Morning Briefing – 23. Januar 2019 – NordLB // Deutsche Commerzbank // N26

Guten Morgen,

„Die Notenbanker haben ihr Geld verschossen“ – wie Die Welt zu Recht aus Davos meldet. Aber scheinbar nicht nur die. Auch die deutschen Banken sind seit der letzten Finanzkrise eher nicht so auf Vordermann gebracht worden. Eher scheint es, wie die nachfolgenden Ausführungen zeigen, dass auch in Deutschland italienische (Banken-)Verhältnisse drohen. Das wird in der jetzt drohenden Finanzkrise 2.0 bestimmt noch spannend… 

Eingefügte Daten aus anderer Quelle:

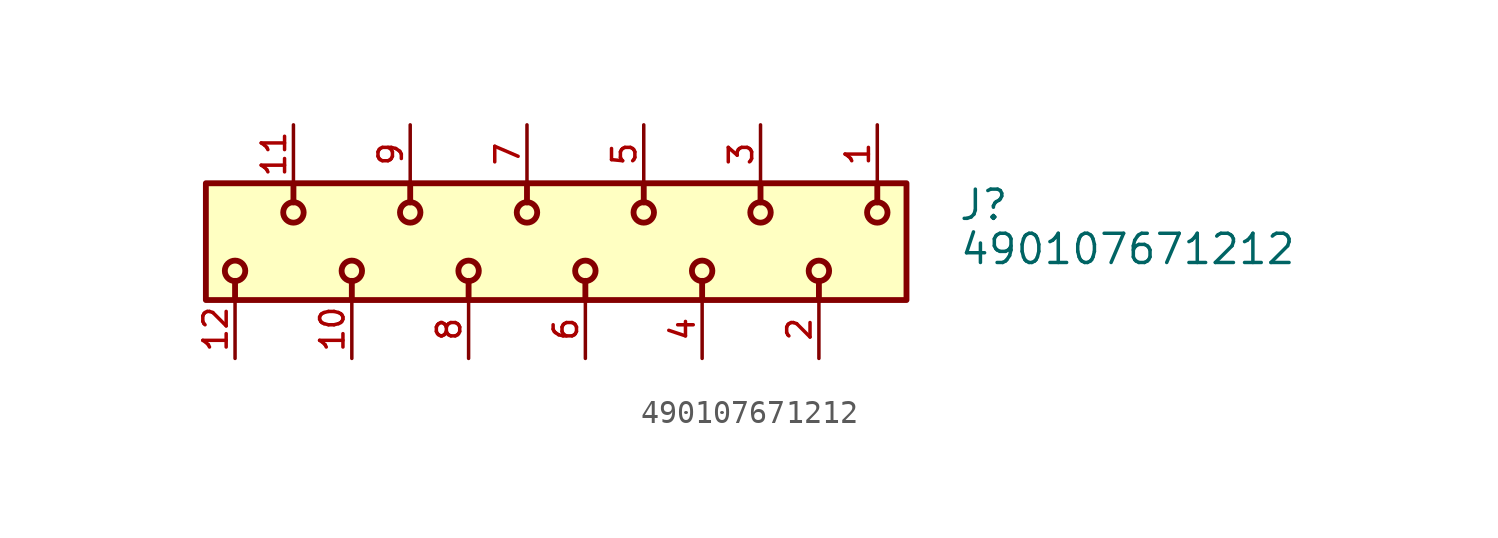
<source format=kicad_sym>
(kicad_symbol_lib
  (version 20211014)
  (generator kicad_symbol_editor)
  (symbol "490107671212"
    (pin_names
      (offset 1.016))
    (property "Reference" "J"
      (at 16.2 0.85 0)
      (effects (font (size 1.27 1.27)) (justify bottom left)))
    (property "Value" "490107671212"
      (at 16.24 -1.07 0)
      (effects (font (size 1.27 1.27)) (justify bottom left)))
    (symbol "490107671212_0_0"
      (polyline (pts (xy 5.08 -1.705) (xy 5.08 -2.54)) (stroke (width 0.254)))
      (polyline (pts (xy 10.16 -1.705) (xy 10.16 -2.54)) (stroke (width 0.254)))
      (polyline (pts (xy 12.7 1.705) (xy 12.7 2.54)) (stroke (width 0.254)))
      (polyline (pts (xy 7.62 1.705) (xy 7.62 2.54)) (stroke (width 0.254)))
      (circle (center 5.08 -1.27) (radius 0.445) (stroke (width 0.254)) (fill (type none)))
      (circle (center 10.16 -1.27) (radius 0.445) (stroke (width 0.254)) (fill (type none)))
      (circle (center 12.7 1.27) (radius 0.445) (stroke (width 0.254)) (fill (type none)))
      (circle (center 7.62 1.27) (radius 0.445) (stroke (width 0.254)) (fill (type none)))
      (polyline (pts (xy -5.08 -1.705) (xy -5.08 -2.54)) (stroke (width 0.254)))
      (polyline (pts (xy 0.0 -1.705) (xy 0.0 -2.54)) (stroke (width 0.254)))
      (polyline (pts (xy 2.54 1.705) (xy 2.54 2.54)) (stroke (width 0.254)))
      (polyline (pts (xy -2.54 1.705) (xy -2.54 2.54)) (stroke (width 0.254)))
      (circle (center -5.08 -1.27) (radius 0.445) (stroke (width 0.254)) (fill (type none)))
      (circle (center 0.0 -1.27) (radius 0.445) (stroke (width 0.254)) (fill (type none)))
      (circle (center 2.54 1.27) (radius 0.445) (stroke (width 0.254)) (fill (type none)))
      (circle (center -2.54 1.27) (radius 0.445) (stroke (width 0.254)) (fill (type none)))
      (polyline (pts (xy -10.16 -1.705) (xy -10.16 -2.54)) (stroke (width 0.254)))
      (polyline (pts (xy -7.62 1.705) (xy -7.62 2.54)) (stroke (width 0.254)))
      (circle (center -10.16 -1.27) (radius 0.445) (stroke (width 0.254)) (fill (type none)))
      (circle (center -7.62 1.27) (radius 0.445) (stroke (width 0.254)) (fill (type none)))
      (polyline (pts (xy -12.7 1.705) (xy -12.7 2.54)) (stroke (width 0.254)))
      (circle (center -12.7 1.27) (radius 0.445) (stroke (width 0.254)) (fill (type none)))
      (polyline (pts (xy -15.24 -1.705) (xy -15.24 -2.54)) (stroke (width 0.254)))
      (circle (center -15.24 -1.27) (radius 0.445) (stroke (width 0.254)) (fill (type none)))
      (rectangle (start -16.51 -2.54) (end 13.97 2.54) (stroke (width 0.254)) (fill (type background)))
      (pin passive line (at 12.7 5.08 270.0) (length 2.54) (name "~" (effects (font (size 1.016 1.016)))) (number "1" (effects (font (size 1.016 1.016)))))
      (pin passive line (at 10.16 -5.08 90.0) (length 2.54) (name "~" (effects (font (size 1.016 1.016)))) (number "2" (effects (font (size 1.016 1.016)))))
      (pin passive line (at 7.62 5.08 270.0) (length 2.54) (name "~" (effects (font (size 1.016 1.016)))) (number "3" (effects (font (size 1.016 1.016)))))
      (pin passive line (at 5.08 -5.08 90.0) (length 2.54) (name "~" (effects (font (size 1.016 1.016)))) (number "4" (effects (font (size 1.016 1.016)))))
      (pin passive line (at 2.54 5.08 270.0) (length 2.54) (name "~" (effects (font (size 1.016 1.016)))) (number "5" (effects (font (size 1.016 1.016)))))
      (pin passive line (at 0.0 -5.08 90.0) (length 2.54) (name "~" (effects (font (size 1.016 1.016)))) (number "6" (effects (font (size 1.016 1.016)))))
      (pin passive line (at -2.54 5.08 270.0) (length 2.54) (name "~" (effects (font (size 1.016 1.016)))) (number "7" (effects (font (size 1.016 1.016)))))
      (pin passive line (at -5.08 -5.08 90.0) (length 2.54) (name "~" (effects (font (size 1.016 1.016)))) (number "8" (effects (font (size 1.016 1.016)))))
      (pin passive line (at -7.62 5.08 270.0) (length 2.54) (name "~" (effects (font (size 1.016 1.016)))) (number "9" (effects (font (size 1.016 1.016)))))
      (pin passive line (at -10.16 -5.08 90.0) (length 2.54) (name "~" (effects (font (size 1.016 1.016)))) (number "10" (effects (font (size 1.016 1.016)))))
      (pin passive line (at -12.7 5.08 270.0) (length 2.54) (name "~" (effects (font (size 1.016 1.016)))) (number "11" (effects (font (size 1.016 1.016)))))
      (pin passive line (at -15.24 -5.08 90.0) (length 2.54) (name "~" (effects (font (size 1.016 1.016)))) (number "12" (effects (font (size 1.016 1.016))))))))
</source>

NordLB: https://www.handelsblatt.com/finanzen/banken-versicherungen/sparkassen-finanzgruppe-die-acht-wichtigsten-fragen-zum-nordlb-krisengipfel/23890250.html

https://www.handelsblatt.com/finanzen/banken-versicherungen/landesbank-sparkassen-erwaegen-kapitalspritze-fuer-nordlb/23896198.html

Tja, Schiffskredite können auch eine Hypothek sein…Super Beispiel für die Fehlallokation von „knappen“ Finanzressourcen. Wo waren die ganzen Mahner, die mal VORHER geprüft hätten, ob die Schiffsfinanzierung ein nachhaltiges Geschäftsmodell ist?

Deutsche Commerzbank: https://www.goldseiten.de/artikel/401945–Das-Gluecksspiel-um-Deutsche-Bank-und-Commerzbank.html (Danke Alex)

Gute Analyse der „Nuts & Bolts“ eines Zusammenschlusses der beiden Geldhäuser

N26: https://www.handelsblatt.com/finanzen/banken-versicherungen/fintech-n26-verliert-finanz-und-risikochef/23894564.html

Kaum ein Einhorn (hier), schon ist der Risikovorstand weg. Sollte einem das zu denken geben?

Historisch: 1571: Königin Elisabeth I. eröffnet die Londoner Börse, die mit Mitteln des Kaufmanns Thomas Gresham errichtet worden ist (aus: https://de.wikipedia.org/wiki/23._Januar)

Ich wünsche einen guten Start in den erneut kalten Tag!